[DATA RECORDS]
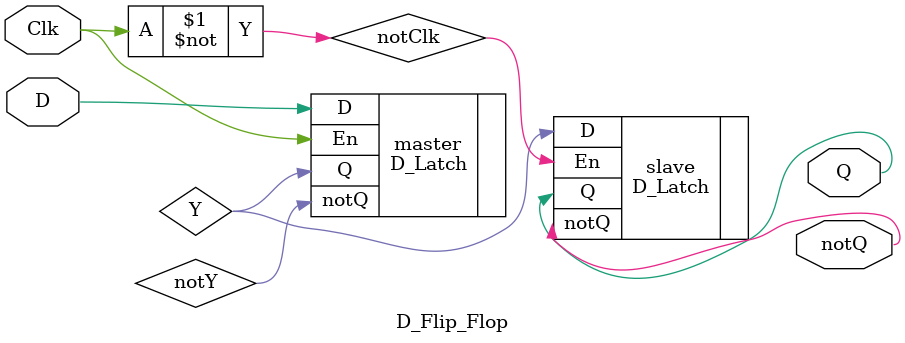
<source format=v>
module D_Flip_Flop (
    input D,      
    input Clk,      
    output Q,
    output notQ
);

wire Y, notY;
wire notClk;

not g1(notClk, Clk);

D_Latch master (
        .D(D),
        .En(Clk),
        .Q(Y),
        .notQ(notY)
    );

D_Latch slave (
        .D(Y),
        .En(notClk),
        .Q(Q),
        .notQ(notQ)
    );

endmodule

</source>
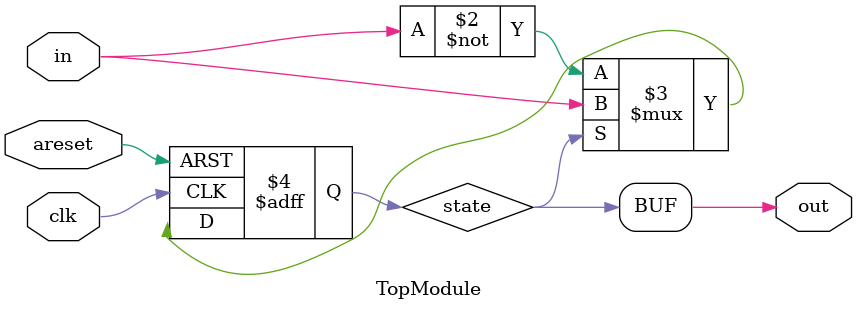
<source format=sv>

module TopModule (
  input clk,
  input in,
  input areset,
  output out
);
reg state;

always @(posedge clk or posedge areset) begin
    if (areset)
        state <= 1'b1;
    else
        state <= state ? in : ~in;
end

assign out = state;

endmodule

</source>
[/DATA RECORDS]
WHAT TO WORK ON:
Every line of the records above must reappear exactly, though the pictures must not.

RESULT OF THIS TASK:
<source format=v>
module D_Flip_Flop (
    input D,      
    input Clk,      
    output Q,
    output notQ
);

wire Y, notY;
wire notClk;

not g1(notClk, Clk);

D_Latch master (
        .D(D),
        .En(Clk),
        .Q(Y),
        .notQ(notY)
    );

D_Latch slave (
        .D(Y),
        .En(notClk),
        .Q(Q),
        .notQ(notQ)
    );

endmodule

</source>
<source format=sv>

module TopModule (
  input clk,
  input in,
  input areset,
  output out
);
reg state;

always @(posedge clk or posedge areset) begin
    if (areset)
        state <= 1'b1;
    else
        state <= state ? in : ~in;
end

assign out = state;

endmodule

</source>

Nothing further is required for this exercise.